---------- Information shown
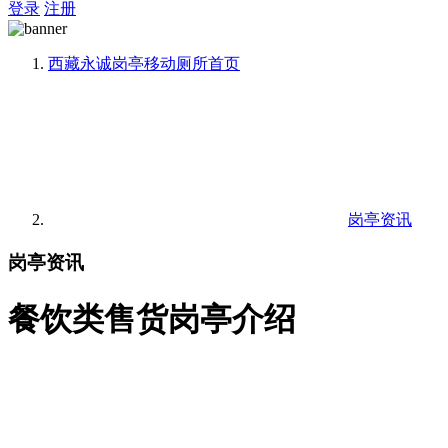
登录
注册
西藏永诚岗亭移动厕所
首页
岗亭资讯
岗亭资讯
餐饮类售货岗亭介绍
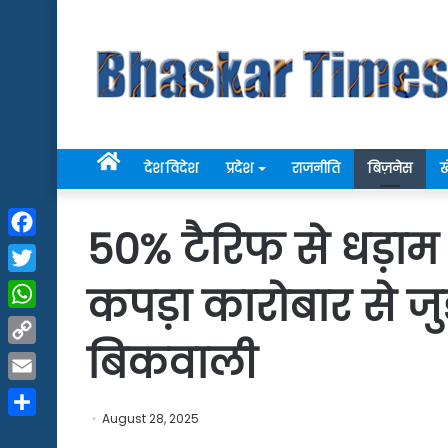
Home
देश विदेश
प्रदेश
राजनीति
बिज़नेस
ख
50% टैरिफ से धड़ाम 
Facebook
Twitter
कपड़ा कारोबार से जुड़
WhatsApp
बिकवाली
Copy
Link
Email
August 28, 2025
Share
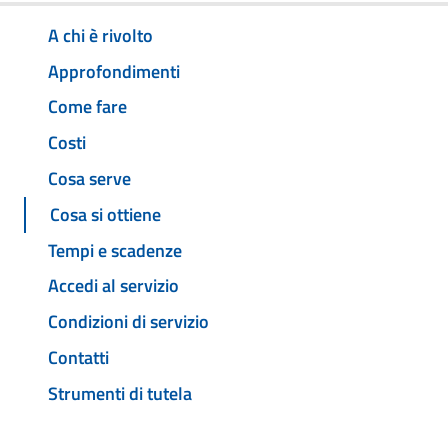
A chi è rivolto
Approfondimenti
Come fare
Costi
Cosa serve
Cosa si ottiene
Tempi e scadenze
Accedi al servizio
Condizioni di servizio
Contatti
Strumenti di tutela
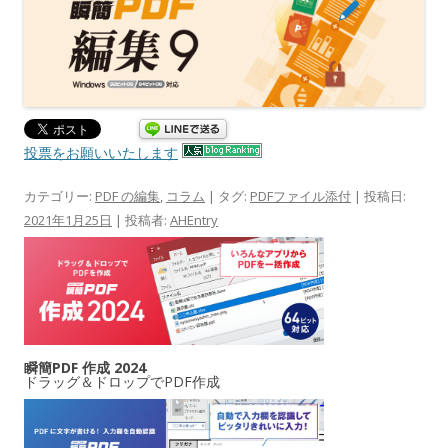
投票をお願いいたします
カテゴリー:
PDF の編集
,
コラム
| タグ:
PDFファイル添付
| 投稿日:
2021年1月25日
|
投稿者:
AHEntry
瞬簡PDF 作成 2024
ドラッグ＆ドロップでPDF作成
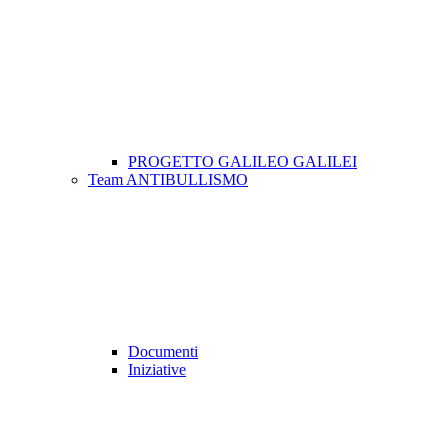
PROGETTO GALILEO GALILEI
Team ANTIBULLISMO
Documenti
Iniziative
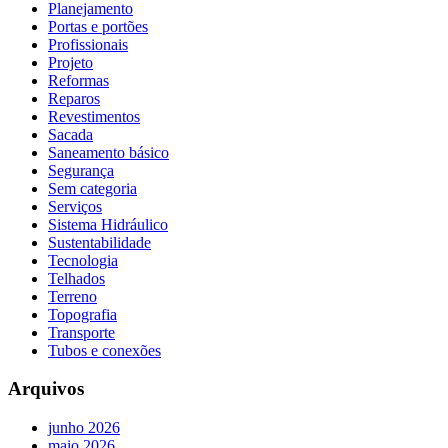
Planejamento
Portas e portões
Profissionais
Projeto
Reformas
Reparos
Revestimentos
Sacada
Saneamento básico
Segurança
Sem categoria
Serviços
Sistema Hidráulico
Sustentabilidade
Tecnologia
Telhados
Terreno
Topografia
Transporte
Tubos e conexões
Arquivos
junho 2026
maio 2026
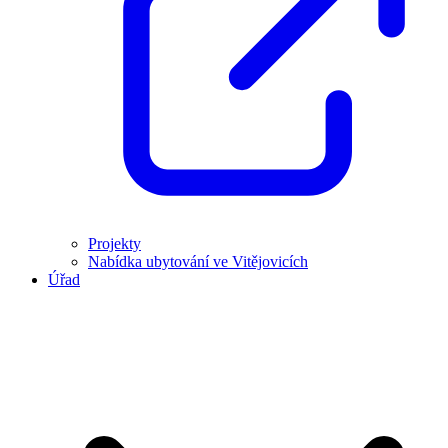
Projekty
Nabídka ubytování ve Vitějovicích
Úřad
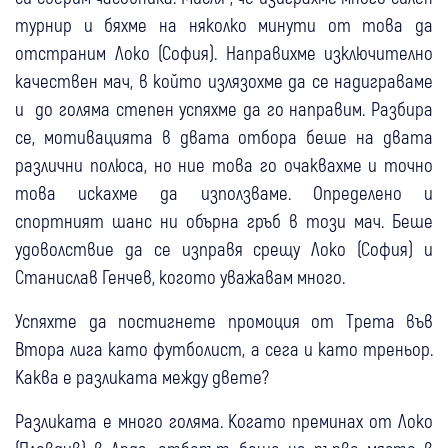
турнир и бяхме на няколко минути от това да
отстраним Локо (София). Направихме изключително
качествен мач, в който излязохме да се надиграваме
и до голяма степен успяхме да го направим. Разбира
се, мотивацията в двата отбора беше на двата
различни полюса, но ние това го очаквахме и точно
това искахме да използваме. Определено и
спортният шанс ни обърна гръб в този мач. Беше
удоволствие да се изправя срещу Локо (София) и
Станислав Генчев, когото уважавам много.
Успяхте да постигнете промоция от Трета във
Втора лига като футболист, а сега и като треньор.
Каква е разликата между двете?
Разликата е много голяма. Когато преминах от Локо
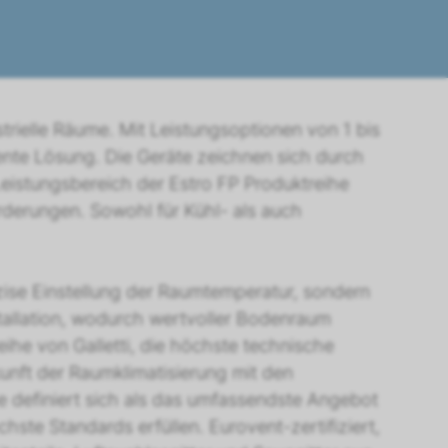
strielle Räume. Mit Leistungsoptionen von 1 bis
ente Lösung. Die Geräte zeichnen sich durch
 Leistungsbereich der Estro FP Produktreihe
erungen. Sowohl für Kühl- als auch
äzise Einstellung der Raumtemperatur, sondern
tallation, wodurch wertvoller Bodenraum
eihe von Galletti, die höchste technische
kunft der Raumklimatisierung mit den
 definiert sich als das umfassendste Angebot
ste Standards erfüllen. Eurovent-zertifiziert,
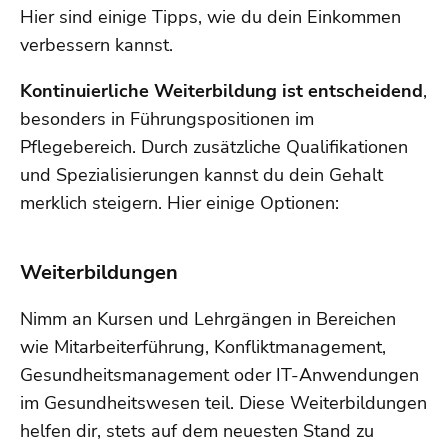
Hier sind einige Tipps, wie du dein Einkommen
verbessern kannst.
Kontinuierliche Weiterbildung ist entscheidend
,
besonders in Führungspositionen im
Pflegebereich. Durch zusätzliche Qualifikationen
und Spezialisierungen kannst du dein Gehalt
merklich steigern. Hier einige Optionen:
Weiterbildungen
Nimm an Kursen und Lehrgängen in Bereichen
wie Mitarbeiterführung, Konfliktmanagement,
Gesundheitsmanagement oder IT-Anwendungen
im Gesundheitswesen teil. Diese Weiterbildungen
helfen dir, stets auf dem neuesten Stand zu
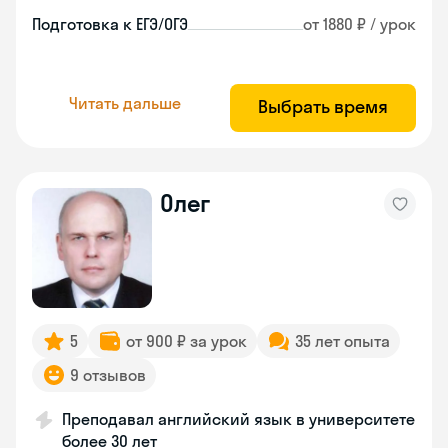
Подготовка к ЕГЭ/ОГЭ
от 1880 ₽ / урок
Читать дальше
Выбрать время
Олег
5
от 900 ₽ за урок
35 лет опыта
9 отзывов
Преподавал английский язык в университете
более 30 лет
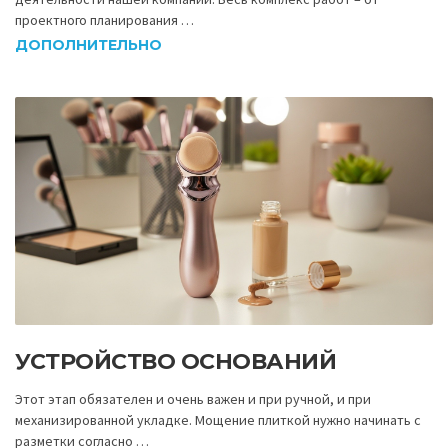
проектного планирования …
ДОПОЛНИТЕЛЬНО
УСТРОЙСТВО ОСНОВАНИЙ
Этот этап обязателен и очень важен и при ручной, и при
механизированной укладке. Мощение плиткой нужно начинать с
разметки согласно …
--------------------
◆ **Exercise aim**: Look above for the line with "Каква е разликата между двете?"; quote it and every line after it, stopping after the line with "kunft der Raumklimatisierung mit den", exactly, with nothing added and without pictures.

◆ **Exercise response**:
Каква е разликата между двете?
Разликата е много голяма. Когато преминах от Локо
strielle Räume. Mit Leistungsoptionen von 1 bis
ente Lösung. Die Geräte zeichnen sich durch
 Leistungsbereich der Estro FP Produktreihe
erungen. Sowohl für Kühl- als auch
äzise Einstellung der Raumtemperatur, sondern
tallation, wodurch wertvoller Bodenraum
eihe von Galletti, die höchste technische
kunft der Raumklimatisierung mit den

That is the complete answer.